VIDEO | Il medico è stato protagonista di alcune spiacevoli vicende dopo un post pubblicato sul suo profilo facebook: «Sarebbe giusto capire che controllo c’è oggi su questi terroristi da tastiera. Da eroi siamo diventati delle vittime»

di Redazione
16 novembre 2020
15:53

«Era una provocazione! La manifestazione può essere legittima perché ci sono tante persone in sofferenza, per le quali noi stiamo lavorando giornalmente. Però quello che è accaduto subito dopo non è comprensibile». Così il primario di cardiologia dell’ospedale di Lamezia Terme Roberto Ceravolo ospite della puntata odierna della trasmissione Prima della notizia condotto da Pasquale Motta.

Il medico è stato protagonista, negli ultimi giorni, di alcune spiacevoli situazioni dopo post pubblicato sul suo profilo facebook. Ceravolo dopo le proteste in piazza degli scorsi giorni aveva scritto: «Sto pensando che sia giunto il momento che medici, infermieri, biologi, oss incrocino le braccia. SOLO NOI siamo in guerra!!! Gli altri mettono le mine. La rivendicazione è legittima, la forma è una pazzia. Numeri in triste aumento di operatori contagiati. E se noi non vi curassimo più?».


«Il post che ho fatto su facebook è stato ripreso da altre testate, facendo un articolo senza verificarne le fonti, quindi senza parlare direttamente con me. Il tutto è stato frainteso, ho ricevuto minacce di morte e vilipendi queste sono cose assolutamente inaccettabili».

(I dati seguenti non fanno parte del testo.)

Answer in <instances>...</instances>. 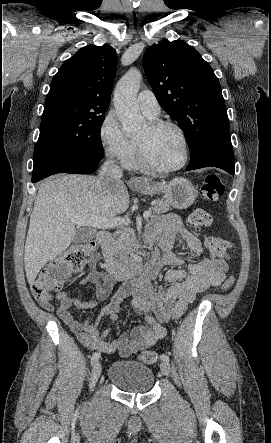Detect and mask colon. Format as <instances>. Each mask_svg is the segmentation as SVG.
<instances>
[{
	"instance_id": "obj_1",
	"label": "colon",
	"mask_w": 271,
	"mask_h": 443,
	"mask_svg": "<svg viewBox=\"0 0 271 443\" xmlns=\"http://www.w3.org/2000/svg\"><path fill=\"white\" fill-rule=\"evenodd\" d=\"M224 193V185L216 175L207 176L201 183L200 194L203 199L213 202ZM211 215L202 208L195 209L190 217V224L197 230L211 226ZM210 255L217 259H228L232 244L219 236H208L205 239ZM96 245L86 242L68 249L61 256L49 262L31 284V292L37 298L49 296L51 292L60 290L69 281L73 273L80 271L95 256ZM234 284V278L228 277L222 284L221 290L227 291ZM143 363L153 364L158 356L152 351H143L139 354Z\"/></svg>"
}]
</instances>
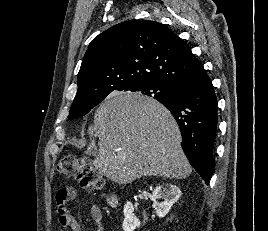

«Ci dobbiamo porre il problema dell’informazione che – continua Ceravolo - non può dare in pasto all’opinione pubblica dei professionisti che ogni giorno lavorano per la salute delle persone. Per cui bisogna porsi alcune domande. Sarebbe giusto veicolare l’informazione e capire che controllo c’è oggi su questi terroristi da tastiera. Da eroi siamo diventati delle vittime. Chiunque oggi può permettersi di parlare di me anche senza conoscermi».

 

«Per quanto riguarda la mia provocazione non è che io non voglia curare, il fatto è che se si creano alcune condizioni è impossibile farlo – prosegue il primario -. Per esempio l’altra sera ho dovuto lottare per un’ambulanza, una signora di 49 anni con un infarto in corso aspettava da sette ore, la maggior parte dei mezzi erano impegnati e quelli liberi erano in attesa di essere sanificati. Non è che il Covid fa venire meno le altre patologie. Aveva ragione il marito di quella signora a pigliarsela con me perché non facevo in modo che la moglie si salvasse».

«Se non ci rendiamo conto che questi atteggiamenti come assembramenti, bar, ristoranti, gente che passeggia sui lungomari e tanto atro, ci espongono all’incremento della contagiosità del virus. Di certo manifestando per strada non miglioriamo per niente la situazione. Io devo espormi, con quella provocazione, affinché le persone comprendano che noi siamo in guerra. E questa guerra la stiamo combattendo noi medici».

 

In conclusione, sul vaccino, sostiene: «Penso che, invece di ragionare sul vaccino, noi dobbiamo ragionare sulle condizioni in cui arrivarci al vaccino. Pensare per step, è ovvio che la politica cerca di darci dei vantaggi e delle soluzioni, però è chiaro che noi dobbiamo stare molto attenti».